Now recall that, in 1987, Jesse Jackson led 500 protesters at Stanford University chanting: “Hey hey, ho ho, Western civ has got to go.”

Their complaint, or so they claimed, was that courses on Western civilization implied Western superiority, which didn’t comport with “multiculturalism.”

University administrators — compliant then as now — replaced Western civilization courses with courses on “cultures, ideas and values” and “Western imperialism and colonialism.”

These courses have stressed the ostensible sins of Europe and the United States, questioning the West’s foundational values of open inquiry, free markets, constitutional democracy and human equality.

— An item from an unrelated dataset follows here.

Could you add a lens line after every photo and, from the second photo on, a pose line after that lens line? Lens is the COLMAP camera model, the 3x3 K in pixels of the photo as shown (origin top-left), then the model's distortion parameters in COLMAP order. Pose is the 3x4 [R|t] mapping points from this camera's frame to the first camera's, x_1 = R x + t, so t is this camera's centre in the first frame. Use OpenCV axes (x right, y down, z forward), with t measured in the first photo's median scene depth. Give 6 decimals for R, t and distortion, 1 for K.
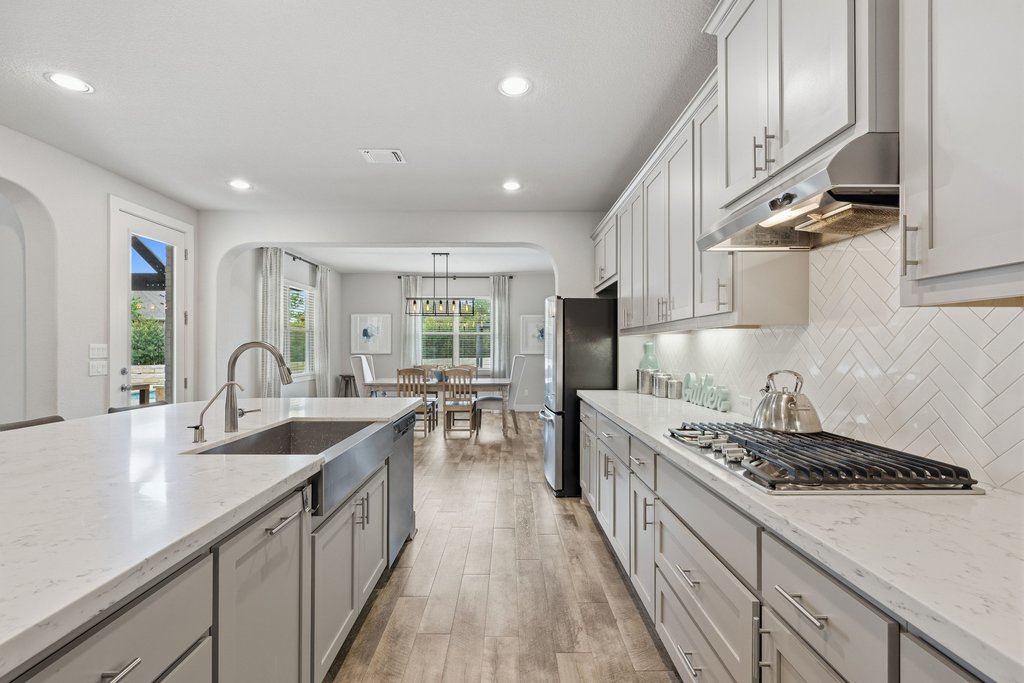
lens RADIAL K [[454.0, 0, 509.5], [0, 454.0, 345.8], [0, 0, 1]] dist [-0.000130, 0.000489]
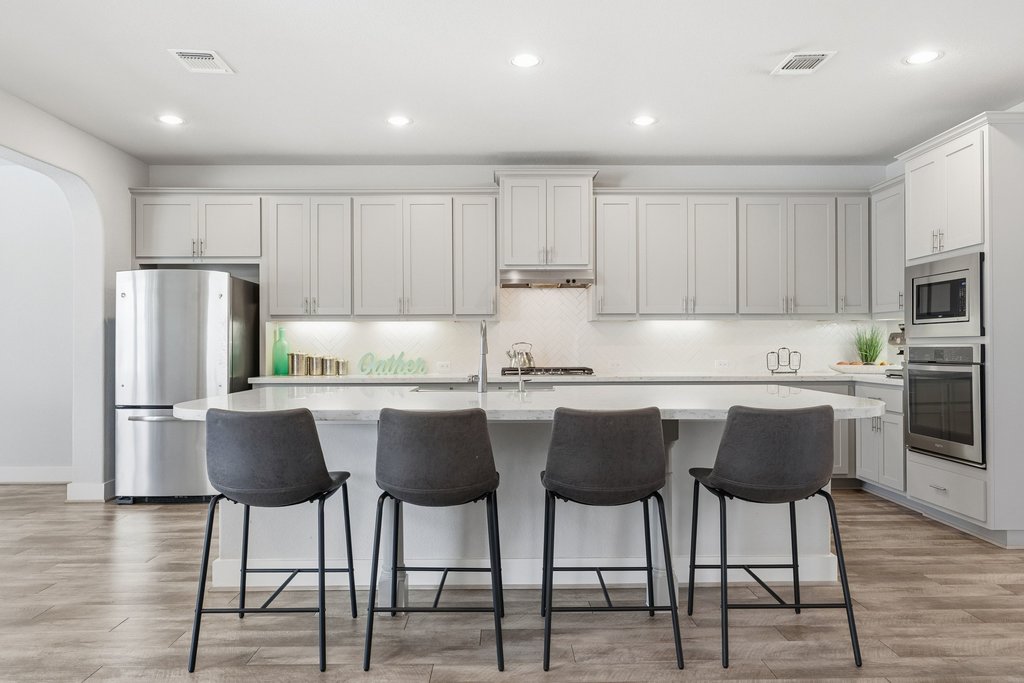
lens RADIAL K [[688.6, 0, 516.2], [0, 688.6, 343.1], [0, 0, 1]] dist [-0.001689, -0.001695]
pose [[-0.016463, 0.000889, 0.999864, -0.728909], [-0.000876, 0.999999, -0.000904, 0.015521], [-0.999864, -0.000891, -0.016462, 0.275106]]
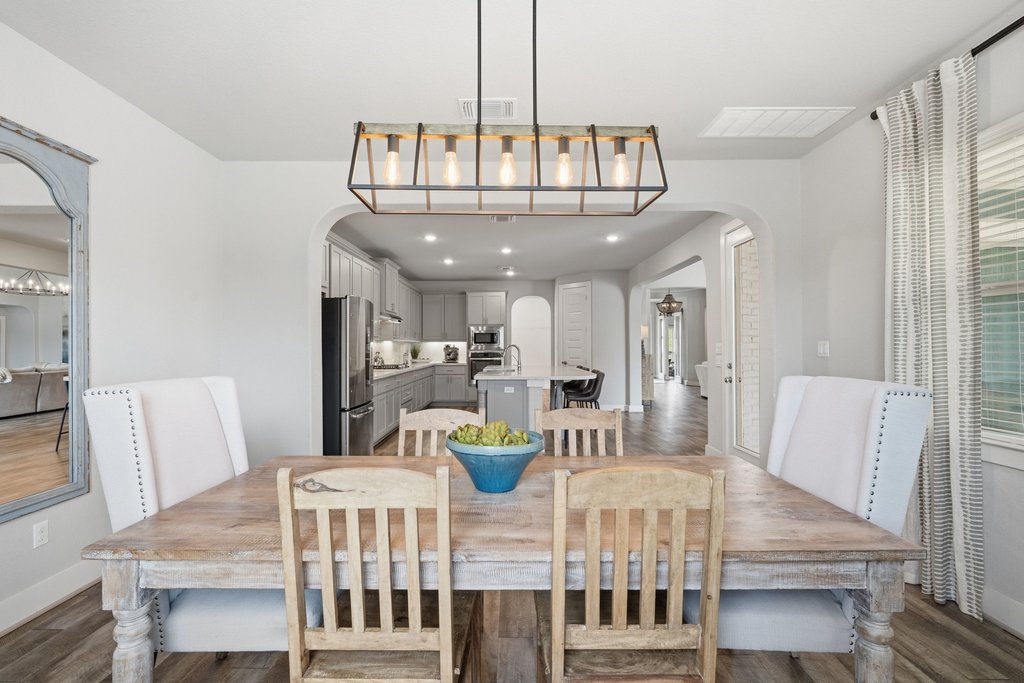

Scant attention has been given to the empires of the Middle East, Asia, Latin America and Africa and their abhorrent practices (e.g., the Ottoman and Arab slave trades and Aztec child sacrifice).

Middle East studies departments were transformed into centers of “anti-Orientalist” activism, especially against Israel.

Meanwhile, the contemporary empire builders in Tehran, Moscow and Beijing are ignored on most campuses.

Are there contradictions between jihadism on the one hand and the ideologies of the Chinese Communist Party and the “woke” left on the other? Carlos and his acolytes apparently think not.

In “Revolutionary Islam,” he called on “all revolutionaries, including those of the left, even atheists” to accept the leadership of Islamists because they represent the only “transnational force capable of standing up against the enslavement of nations” given the collapse of the Soviet Union. (China’s relations with Washington were amicable 20 years ago.)

He predicted: “From now on, terrorism is going to be more or less a daily part of the landscape of your rotting democracies.”

• Clifford D. May is founder and president of the Foundation for Defense of Democracies (FDD) and a columnist for The Washington Times.